Exercise prompt -
Please update the lines from the one containing "dtype=str, source=frame_above, format_hint=2h26" through the final line, both included, by changing "clock" to "timepiece" and leaving everything else as it is. Return only those lines.

Excerpted data -

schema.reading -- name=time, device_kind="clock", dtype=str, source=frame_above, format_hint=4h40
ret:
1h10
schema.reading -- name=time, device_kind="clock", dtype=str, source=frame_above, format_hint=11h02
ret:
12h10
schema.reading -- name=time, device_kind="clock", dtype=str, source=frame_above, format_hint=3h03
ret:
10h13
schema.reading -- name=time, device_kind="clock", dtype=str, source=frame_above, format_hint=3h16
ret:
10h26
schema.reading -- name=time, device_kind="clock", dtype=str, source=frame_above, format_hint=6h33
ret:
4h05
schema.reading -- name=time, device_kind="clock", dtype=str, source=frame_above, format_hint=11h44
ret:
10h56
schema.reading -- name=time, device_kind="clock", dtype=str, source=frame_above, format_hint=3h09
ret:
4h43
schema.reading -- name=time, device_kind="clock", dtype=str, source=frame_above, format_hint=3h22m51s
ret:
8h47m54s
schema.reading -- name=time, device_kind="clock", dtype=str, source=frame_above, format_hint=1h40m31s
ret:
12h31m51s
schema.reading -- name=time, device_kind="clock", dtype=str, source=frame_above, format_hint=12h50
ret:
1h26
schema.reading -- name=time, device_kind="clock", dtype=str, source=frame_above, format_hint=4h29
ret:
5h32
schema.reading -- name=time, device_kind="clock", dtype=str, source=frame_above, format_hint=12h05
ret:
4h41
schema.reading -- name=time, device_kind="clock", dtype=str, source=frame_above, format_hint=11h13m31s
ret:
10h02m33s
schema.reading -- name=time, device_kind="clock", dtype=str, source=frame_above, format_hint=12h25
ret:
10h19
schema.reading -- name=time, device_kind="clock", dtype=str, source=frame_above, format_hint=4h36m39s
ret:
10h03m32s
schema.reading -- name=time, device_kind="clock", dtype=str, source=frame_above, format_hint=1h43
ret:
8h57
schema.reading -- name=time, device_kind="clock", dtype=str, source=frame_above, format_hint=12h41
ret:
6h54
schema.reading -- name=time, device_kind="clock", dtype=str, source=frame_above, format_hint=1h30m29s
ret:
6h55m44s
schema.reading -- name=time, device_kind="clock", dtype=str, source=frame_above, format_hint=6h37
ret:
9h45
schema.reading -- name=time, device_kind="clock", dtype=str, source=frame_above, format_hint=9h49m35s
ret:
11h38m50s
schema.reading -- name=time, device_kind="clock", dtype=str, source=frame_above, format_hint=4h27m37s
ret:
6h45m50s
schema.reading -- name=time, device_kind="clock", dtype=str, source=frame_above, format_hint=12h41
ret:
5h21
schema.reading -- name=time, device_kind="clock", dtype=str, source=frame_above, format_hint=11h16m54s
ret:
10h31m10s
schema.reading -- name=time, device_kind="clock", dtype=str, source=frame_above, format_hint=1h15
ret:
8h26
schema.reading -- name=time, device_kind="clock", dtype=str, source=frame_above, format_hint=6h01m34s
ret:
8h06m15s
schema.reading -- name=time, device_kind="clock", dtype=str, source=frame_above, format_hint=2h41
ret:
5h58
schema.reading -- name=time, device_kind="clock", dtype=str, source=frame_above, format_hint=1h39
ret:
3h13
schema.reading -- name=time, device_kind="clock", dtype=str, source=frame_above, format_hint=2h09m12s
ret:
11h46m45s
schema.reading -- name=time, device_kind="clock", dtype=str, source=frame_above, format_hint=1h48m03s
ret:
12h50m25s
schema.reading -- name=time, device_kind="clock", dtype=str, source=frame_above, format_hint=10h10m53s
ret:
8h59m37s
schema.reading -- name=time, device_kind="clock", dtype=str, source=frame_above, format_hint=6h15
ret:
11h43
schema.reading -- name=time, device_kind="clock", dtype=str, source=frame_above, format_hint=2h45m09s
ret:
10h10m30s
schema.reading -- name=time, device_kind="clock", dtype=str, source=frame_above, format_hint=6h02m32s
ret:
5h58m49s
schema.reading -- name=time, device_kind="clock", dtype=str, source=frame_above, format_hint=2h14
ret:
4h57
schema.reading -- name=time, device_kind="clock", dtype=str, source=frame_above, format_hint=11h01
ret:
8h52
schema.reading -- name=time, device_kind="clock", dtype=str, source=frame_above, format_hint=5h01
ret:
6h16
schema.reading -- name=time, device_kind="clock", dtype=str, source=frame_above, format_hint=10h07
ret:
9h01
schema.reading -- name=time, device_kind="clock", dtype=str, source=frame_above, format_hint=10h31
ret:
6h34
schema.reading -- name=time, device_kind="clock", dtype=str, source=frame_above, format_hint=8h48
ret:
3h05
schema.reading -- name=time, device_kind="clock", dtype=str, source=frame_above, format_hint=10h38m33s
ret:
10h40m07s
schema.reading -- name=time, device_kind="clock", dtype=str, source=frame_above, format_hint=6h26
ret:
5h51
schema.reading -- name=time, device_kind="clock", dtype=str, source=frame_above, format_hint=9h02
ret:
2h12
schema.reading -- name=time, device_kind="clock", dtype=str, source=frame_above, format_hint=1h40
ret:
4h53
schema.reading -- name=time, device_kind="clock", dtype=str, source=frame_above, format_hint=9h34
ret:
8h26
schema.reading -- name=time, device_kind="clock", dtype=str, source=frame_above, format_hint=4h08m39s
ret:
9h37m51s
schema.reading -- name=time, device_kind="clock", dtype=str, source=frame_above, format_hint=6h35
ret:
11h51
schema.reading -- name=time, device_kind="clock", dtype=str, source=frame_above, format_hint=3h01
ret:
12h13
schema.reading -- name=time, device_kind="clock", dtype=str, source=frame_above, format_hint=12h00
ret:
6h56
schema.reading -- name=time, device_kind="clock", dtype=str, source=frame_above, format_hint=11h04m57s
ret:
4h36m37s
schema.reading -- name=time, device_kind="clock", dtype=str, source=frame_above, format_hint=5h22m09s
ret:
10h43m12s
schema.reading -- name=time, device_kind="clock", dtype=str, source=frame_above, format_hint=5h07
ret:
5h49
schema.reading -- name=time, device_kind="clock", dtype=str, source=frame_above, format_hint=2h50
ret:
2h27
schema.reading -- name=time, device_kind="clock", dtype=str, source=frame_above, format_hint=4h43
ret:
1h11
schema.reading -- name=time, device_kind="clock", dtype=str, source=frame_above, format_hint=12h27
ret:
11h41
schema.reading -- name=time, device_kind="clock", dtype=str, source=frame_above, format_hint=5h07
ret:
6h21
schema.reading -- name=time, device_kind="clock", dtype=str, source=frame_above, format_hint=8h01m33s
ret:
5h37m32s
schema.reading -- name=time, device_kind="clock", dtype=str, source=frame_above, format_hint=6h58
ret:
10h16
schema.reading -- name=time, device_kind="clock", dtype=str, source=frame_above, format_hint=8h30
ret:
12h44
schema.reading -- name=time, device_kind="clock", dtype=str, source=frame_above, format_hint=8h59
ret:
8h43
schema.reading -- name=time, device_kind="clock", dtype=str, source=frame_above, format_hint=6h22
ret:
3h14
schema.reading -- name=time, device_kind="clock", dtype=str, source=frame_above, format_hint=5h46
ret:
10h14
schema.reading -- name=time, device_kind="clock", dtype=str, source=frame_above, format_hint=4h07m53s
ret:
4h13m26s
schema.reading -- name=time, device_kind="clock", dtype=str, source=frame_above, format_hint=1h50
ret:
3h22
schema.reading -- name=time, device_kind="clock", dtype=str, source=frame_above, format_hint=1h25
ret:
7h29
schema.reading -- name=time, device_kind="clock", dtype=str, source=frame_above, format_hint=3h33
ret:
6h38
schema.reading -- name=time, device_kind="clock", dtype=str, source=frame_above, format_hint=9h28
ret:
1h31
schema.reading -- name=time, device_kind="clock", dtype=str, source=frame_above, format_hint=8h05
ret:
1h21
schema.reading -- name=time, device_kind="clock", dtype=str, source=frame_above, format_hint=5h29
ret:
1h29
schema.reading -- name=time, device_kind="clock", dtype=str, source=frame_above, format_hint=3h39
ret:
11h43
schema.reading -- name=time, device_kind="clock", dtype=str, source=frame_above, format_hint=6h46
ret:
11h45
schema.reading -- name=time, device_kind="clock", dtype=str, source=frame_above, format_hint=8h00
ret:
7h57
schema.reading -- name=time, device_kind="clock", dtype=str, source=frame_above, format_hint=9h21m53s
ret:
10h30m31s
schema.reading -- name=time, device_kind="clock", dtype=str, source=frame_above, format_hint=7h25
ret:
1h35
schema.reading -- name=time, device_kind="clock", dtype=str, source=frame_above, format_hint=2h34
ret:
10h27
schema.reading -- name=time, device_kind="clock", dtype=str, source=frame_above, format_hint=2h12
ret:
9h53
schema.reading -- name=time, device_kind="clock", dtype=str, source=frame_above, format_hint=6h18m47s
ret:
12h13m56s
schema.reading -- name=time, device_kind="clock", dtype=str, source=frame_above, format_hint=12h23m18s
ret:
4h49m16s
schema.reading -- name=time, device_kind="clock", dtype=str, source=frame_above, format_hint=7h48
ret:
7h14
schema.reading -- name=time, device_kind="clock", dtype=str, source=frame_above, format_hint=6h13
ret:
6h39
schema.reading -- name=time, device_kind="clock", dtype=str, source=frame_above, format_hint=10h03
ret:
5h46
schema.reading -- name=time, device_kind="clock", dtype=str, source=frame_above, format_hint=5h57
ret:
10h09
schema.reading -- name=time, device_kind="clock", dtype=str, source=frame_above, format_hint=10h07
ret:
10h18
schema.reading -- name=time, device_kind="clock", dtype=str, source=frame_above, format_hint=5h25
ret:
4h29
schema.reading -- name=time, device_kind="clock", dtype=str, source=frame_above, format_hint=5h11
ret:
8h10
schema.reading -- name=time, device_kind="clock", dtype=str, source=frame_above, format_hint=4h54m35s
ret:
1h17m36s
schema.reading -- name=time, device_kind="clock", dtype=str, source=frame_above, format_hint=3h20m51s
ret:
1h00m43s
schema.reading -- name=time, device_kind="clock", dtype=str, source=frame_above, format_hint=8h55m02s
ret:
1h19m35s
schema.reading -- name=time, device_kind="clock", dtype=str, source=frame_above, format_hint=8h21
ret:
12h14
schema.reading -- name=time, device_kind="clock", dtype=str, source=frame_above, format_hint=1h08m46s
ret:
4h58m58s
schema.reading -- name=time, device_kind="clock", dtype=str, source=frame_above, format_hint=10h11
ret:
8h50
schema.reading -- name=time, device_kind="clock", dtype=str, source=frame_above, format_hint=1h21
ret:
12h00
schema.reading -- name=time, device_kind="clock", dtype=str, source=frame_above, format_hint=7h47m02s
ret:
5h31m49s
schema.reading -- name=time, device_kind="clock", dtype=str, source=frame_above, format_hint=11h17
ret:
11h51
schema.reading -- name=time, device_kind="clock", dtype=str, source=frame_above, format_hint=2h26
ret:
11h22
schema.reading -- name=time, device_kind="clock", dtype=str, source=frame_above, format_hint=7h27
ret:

Exercise response -
schema.reading -- name=time, device_kind="timepiece", dtype=str, source=frame_above, format_hint=2h26
ret:
11h22
schema.reading -- name=time, device_kind="timepiece", dtype=str, source=frame_above, format_hint=7h27
ret:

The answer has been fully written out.